Dans l’année qui va commencer, le Superbike aura un centre de gravité presque entièrement européen. La seule étape en dehors du vieux continent sera celle d’ouverture à Phillip Island, en Australie, le dernier week-end de février. Les frontières des dérivés de la série se sont considérablement rétrécies en l’espace de quelques années : en 2019, pour ne citer qu’un exemple, le WorldSBK avait proposé cinq manches intercontinentales : Australie, Thaïlande, États-Unis, Argentine et Qatar. Le promoteur Dorna a déjà promis qu’en 2025 le calendrier s’élargirait à nouveau. L’une des options envisagées est le retour aux États-Unis. Nous parlons du plus grand marché de motos de sport au monde, donc une opportunité qui serait extrêmement bienvenue par les constructeurs impliqués dans le championnat du monde.

Un lien très étroit

Le Superbike a concouru vingt fois aux États-Unis. Il s’est arrêté sur la piste de Brainerd, dans le Minnesota, à trois reprises au cours de l’ère pionnière (1989-91). Par la suite, le Championnat du Monde a atterri à Laguna Seca, où se sont déroulées dix-sept éditions, la dernière en 2019. Le mariage a pris fin en raison des difficultés économiques des organisateurs locaux, à la suite de conflits avec le promoteur Dorna. L’hypothèse d’un retour aux montagnes russes californiennes est assez improbable, même si Laguna Seca a récemment été encore modernisée et a changé de direction. L’option la plus concrète actuellement sur la table est Flatrock, un nouvel hippodrome actuellement en construction dans le Tennessee. Il sera achevé à la mi-2024 et pourrait donc être un candidat valable pour entrer dans le calendrier de la saison suivante.

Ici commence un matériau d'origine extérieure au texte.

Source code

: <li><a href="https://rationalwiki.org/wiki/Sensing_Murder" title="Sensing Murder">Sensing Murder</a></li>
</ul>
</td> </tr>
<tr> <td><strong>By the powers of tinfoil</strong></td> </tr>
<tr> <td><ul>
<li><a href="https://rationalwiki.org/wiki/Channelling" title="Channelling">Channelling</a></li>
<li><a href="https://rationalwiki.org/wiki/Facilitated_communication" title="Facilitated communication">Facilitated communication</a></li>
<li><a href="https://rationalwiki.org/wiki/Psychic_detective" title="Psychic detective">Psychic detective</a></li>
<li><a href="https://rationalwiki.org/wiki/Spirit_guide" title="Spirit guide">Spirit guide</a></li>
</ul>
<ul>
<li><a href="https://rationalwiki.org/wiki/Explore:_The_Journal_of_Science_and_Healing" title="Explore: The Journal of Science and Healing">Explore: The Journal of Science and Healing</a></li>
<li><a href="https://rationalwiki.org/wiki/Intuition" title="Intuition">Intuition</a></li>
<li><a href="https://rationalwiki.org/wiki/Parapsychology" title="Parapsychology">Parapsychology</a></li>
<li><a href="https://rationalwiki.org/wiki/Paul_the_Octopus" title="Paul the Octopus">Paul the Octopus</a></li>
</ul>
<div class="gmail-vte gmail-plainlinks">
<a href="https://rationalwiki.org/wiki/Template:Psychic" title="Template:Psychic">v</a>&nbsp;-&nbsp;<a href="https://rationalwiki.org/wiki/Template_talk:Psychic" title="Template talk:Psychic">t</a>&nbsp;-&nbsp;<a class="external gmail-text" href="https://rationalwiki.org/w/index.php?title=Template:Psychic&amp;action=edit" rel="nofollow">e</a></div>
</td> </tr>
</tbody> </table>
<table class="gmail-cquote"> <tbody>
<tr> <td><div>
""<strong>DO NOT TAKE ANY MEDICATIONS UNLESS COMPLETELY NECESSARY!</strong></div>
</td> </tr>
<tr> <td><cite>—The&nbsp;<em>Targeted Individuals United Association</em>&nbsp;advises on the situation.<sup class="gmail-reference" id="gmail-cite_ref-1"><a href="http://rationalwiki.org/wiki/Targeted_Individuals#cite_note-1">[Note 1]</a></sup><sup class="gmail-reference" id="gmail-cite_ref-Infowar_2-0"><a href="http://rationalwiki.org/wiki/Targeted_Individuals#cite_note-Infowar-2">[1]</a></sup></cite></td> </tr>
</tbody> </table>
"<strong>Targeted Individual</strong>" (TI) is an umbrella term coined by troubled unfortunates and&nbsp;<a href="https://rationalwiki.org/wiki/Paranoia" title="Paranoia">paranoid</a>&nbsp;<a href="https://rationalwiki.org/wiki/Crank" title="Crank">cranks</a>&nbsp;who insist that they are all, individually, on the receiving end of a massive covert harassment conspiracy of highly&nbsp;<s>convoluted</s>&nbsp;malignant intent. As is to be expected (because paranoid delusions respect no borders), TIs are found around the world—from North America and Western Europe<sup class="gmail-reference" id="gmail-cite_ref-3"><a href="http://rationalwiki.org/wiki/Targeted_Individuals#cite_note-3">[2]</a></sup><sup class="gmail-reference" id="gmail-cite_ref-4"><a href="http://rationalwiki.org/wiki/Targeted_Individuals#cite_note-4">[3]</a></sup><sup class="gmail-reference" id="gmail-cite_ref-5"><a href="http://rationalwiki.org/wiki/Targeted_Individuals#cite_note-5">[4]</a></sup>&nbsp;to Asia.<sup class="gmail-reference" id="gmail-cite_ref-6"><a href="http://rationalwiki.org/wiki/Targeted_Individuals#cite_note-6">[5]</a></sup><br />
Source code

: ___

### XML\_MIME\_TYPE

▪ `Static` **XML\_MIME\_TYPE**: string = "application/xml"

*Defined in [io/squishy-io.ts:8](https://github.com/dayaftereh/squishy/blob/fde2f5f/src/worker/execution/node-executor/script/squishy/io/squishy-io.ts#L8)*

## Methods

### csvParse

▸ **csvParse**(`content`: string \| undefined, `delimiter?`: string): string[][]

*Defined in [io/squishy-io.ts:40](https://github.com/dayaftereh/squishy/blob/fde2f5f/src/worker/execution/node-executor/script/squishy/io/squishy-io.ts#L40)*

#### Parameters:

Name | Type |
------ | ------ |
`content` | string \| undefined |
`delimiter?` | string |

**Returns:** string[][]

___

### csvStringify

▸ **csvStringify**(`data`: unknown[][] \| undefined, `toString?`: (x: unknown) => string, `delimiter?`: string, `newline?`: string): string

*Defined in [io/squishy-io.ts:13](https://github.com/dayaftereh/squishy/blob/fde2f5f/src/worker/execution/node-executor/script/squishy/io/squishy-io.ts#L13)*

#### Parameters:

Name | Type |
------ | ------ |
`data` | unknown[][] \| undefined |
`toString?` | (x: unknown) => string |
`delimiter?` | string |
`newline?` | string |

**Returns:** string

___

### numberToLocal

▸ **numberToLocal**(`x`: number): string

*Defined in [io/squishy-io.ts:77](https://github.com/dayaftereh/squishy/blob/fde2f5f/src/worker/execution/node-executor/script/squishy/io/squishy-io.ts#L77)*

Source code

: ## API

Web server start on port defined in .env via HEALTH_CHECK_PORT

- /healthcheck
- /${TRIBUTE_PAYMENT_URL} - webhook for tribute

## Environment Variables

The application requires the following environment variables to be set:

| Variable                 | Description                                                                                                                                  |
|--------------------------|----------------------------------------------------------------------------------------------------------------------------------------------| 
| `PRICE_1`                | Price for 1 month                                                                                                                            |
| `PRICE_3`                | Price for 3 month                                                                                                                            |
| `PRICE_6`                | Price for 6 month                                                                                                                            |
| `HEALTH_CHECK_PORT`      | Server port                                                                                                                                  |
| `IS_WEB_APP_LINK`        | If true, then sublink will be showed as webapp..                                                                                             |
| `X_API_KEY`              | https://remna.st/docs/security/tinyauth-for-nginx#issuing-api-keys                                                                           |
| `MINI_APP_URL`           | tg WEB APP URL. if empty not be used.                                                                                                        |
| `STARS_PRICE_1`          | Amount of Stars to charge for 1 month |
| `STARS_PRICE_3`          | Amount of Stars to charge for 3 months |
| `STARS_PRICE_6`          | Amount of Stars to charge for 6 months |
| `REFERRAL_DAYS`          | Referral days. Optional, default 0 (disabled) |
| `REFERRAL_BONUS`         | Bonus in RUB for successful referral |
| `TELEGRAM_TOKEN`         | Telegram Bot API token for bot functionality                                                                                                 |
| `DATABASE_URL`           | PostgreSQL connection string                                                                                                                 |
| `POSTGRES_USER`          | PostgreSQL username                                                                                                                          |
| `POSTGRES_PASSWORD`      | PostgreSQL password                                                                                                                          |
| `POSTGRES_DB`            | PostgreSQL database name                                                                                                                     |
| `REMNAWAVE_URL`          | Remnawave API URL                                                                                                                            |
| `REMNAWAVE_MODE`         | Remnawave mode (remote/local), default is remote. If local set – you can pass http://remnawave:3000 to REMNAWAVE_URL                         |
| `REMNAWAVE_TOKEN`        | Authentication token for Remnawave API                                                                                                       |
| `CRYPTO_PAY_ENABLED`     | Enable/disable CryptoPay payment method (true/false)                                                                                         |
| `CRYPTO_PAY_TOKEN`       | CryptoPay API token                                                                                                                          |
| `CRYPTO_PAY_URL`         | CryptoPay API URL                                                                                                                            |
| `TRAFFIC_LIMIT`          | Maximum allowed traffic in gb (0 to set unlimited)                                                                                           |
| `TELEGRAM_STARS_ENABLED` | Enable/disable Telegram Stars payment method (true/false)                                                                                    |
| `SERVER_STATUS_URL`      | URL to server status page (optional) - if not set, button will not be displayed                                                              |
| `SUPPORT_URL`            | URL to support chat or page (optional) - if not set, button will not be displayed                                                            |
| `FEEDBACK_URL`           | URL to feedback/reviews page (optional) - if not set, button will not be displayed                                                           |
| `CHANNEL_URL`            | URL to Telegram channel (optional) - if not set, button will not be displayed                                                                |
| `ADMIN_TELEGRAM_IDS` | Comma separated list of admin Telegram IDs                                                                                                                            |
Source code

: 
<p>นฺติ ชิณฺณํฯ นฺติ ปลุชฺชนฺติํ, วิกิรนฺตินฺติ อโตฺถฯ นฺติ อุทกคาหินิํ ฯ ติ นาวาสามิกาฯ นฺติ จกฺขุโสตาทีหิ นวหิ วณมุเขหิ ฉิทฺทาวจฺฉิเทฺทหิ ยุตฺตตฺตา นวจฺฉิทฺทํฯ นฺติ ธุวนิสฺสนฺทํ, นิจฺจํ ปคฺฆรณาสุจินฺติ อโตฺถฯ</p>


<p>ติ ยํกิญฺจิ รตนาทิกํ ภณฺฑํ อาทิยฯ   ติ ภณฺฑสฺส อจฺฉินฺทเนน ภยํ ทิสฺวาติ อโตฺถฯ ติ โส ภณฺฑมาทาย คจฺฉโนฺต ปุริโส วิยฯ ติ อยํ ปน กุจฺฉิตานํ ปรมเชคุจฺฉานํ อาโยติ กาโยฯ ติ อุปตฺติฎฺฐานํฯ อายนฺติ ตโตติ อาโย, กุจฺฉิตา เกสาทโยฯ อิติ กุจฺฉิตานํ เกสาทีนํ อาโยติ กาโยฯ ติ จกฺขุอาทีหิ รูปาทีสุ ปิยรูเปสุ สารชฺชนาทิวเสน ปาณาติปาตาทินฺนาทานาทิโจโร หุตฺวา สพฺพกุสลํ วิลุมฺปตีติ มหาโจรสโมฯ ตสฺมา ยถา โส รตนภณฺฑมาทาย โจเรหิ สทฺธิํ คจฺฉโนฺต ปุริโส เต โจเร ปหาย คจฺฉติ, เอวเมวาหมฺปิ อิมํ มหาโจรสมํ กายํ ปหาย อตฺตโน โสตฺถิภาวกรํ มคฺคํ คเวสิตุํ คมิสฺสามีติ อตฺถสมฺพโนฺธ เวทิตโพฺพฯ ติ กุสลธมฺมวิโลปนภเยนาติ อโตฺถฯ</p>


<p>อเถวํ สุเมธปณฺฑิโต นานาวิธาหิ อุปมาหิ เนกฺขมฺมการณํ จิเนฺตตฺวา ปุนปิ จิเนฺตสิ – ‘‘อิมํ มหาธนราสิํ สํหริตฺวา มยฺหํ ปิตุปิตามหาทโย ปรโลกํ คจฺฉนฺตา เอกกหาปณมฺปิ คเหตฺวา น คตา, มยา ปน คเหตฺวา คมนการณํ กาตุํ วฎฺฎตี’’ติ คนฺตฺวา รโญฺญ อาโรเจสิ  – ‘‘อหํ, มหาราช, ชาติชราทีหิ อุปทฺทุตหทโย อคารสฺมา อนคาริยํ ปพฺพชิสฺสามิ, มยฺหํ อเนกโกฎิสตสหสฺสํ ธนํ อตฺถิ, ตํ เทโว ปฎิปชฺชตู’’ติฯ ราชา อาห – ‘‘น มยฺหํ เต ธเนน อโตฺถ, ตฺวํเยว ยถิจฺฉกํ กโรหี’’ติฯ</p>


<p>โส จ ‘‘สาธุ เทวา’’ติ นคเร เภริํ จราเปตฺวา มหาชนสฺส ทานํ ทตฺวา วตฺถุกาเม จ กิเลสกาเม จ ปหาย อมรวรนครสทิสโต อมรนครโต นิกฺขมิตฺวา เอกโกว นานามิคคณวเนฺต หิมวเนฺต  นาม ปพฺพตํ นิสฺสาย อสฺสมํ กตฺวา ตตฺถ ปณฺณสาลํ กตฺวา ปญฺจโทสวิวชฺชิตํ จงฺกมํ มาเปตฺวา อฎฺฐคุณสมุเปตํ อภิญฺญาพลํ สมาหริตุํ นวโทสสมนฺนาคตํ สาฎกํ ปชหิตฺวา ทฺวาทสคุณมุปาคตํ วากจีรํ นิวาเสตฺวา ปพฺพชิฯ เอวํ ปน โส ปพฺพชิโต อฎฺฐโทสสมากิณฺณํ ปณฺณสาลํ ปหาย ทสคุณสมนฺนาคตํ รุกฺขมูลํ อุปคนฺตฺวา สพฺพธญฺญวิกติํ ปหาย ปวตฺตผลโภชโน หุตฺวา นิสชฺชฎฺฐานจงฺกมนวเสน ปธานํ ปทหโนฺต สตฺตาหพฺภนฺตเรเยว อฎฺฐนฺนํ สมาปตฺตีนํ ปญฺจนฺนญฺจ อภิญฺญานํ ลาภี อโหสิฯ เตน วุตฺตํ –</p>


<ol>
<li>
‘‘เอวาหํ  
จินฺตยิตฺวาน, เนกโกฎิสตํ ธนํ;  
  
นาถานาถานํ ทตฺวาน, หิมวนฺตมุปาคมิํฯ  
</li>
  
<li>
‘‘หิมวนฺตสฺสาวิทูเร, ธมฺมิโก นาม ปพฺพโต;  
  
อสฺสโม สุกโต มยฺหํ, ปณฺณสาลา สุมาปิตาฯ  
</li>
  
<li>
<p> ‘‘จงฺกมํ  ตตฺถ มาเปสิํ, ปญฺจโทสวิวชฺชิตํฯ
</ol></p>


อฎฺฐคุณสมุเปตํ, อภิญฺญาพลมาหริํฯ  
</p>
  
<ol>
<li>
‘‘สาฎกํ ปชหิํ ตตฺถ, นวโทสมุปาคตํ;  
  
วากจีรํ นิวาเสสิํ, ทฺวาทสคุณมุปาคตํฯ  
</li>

Une cathédrale dans le désert ?

Le Tennessee, dont les villes les plus importantes sont Nashville et Memphis, n’est pas un État à forte vocation automobile, mais avec la création d’une usine de cette taille, il pourrait le devenir. Le projet est un travail en cours et sur le papier, il semble impressionnant. La piste principale « Endurance » sera utilisée pour les activités de piste d’essai pour les amateurs, mesurant 9,5 kilomètres et comportant 34 courbes. La configuration Gran Prix, en revanche, est nettement plus courte : 4,2 kilomètres. Le projet a été confié à l’Allemand Hermann Tilke, qui aux États-Unis a déjà construit le circuit d’Austin, au Texas, qui accueille depuis des années la F1 et le MotoGP. Sur la photo d’ouverture, le pdf du projet, avec toutes les installations de service.

Focus MotoGP

L’intention des propriétaires est d’obtenir l’approbation FIM la plus élevée, c’est-à-dire celle qui lui permet également d’accueillir le MotoGP. L’élargissement des frontières aux États-Unis est évidemment aussi dans l’intérêt de la classe supérieure, dans le sillage de ce que fait la Formule 1, qui y organise trois GP. Mais commencer par le Superbike serait déjà un excellent début.